__Exercise__:
In the items, begin at the line that has "collector number: 34" and stop after the line that has "country: Zimbabwe". Reproduce those lines with "catalogue" swapped for "catalog" and everything else unchanged.

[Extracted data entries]
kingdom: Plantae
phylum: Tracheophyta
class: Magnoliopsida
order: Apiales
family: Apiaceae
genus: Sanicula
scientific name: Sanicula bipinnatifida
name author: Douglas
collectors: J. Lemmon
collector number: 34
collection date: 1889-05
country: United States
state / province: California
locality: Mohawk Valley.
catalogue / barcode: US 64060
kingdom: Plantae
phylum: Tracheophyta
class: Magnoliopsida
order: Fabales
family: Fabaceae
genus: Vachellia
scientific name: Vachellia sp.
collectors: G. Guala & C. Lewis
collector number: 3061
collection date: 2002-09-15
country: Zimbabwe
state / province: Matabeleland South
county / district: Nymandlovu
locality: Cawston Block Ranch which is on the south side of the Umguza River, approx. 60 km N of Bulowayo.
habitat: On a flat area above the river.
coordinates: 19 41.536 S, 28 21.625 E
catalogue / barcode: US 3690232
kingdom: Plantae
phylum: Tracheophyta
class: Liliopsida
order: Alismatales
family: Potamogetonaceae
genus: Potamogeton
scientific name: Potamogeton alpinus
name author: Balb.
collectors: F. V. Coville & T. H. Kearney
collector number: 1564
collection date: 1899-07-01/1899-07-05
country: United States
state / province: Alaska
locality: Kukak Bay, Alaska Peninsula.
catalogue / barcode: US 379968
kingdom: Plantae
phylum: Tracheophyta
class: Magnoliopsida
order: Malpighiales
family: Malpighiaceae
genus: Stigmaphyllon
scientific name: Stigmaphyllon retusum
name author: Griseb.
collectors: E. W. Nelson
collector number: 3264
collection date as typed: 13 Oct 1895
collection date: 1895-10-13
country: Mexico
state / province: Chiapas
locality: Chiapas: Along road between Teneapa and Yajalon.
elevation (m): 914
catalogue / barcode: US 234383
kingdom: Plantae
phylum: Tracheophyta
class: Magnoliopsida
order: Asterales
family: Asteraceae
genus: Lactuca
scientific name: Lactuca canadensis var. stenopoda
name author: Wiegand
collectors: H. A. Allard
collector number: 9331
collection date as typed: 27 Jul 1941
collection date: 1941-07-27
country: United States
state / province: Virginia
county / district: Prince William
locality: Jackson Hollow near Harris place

__Full output__:
collector number: 34
collection date: 1889-05
country: United States
state / province: California
locality: Mohawk Valley.
catalog / barcode: US 64060
kingdom: Plantae
phylum: Tracheophyta
class: Magnoliopsida
order: Fabales
family: Fabaceae
genus: Vachellia
scientific name: Vachellia sp.
collectors: G. Guala & C. Lewis
collector number: 3061
collection date: 2002-09-15
country: Zimbabwe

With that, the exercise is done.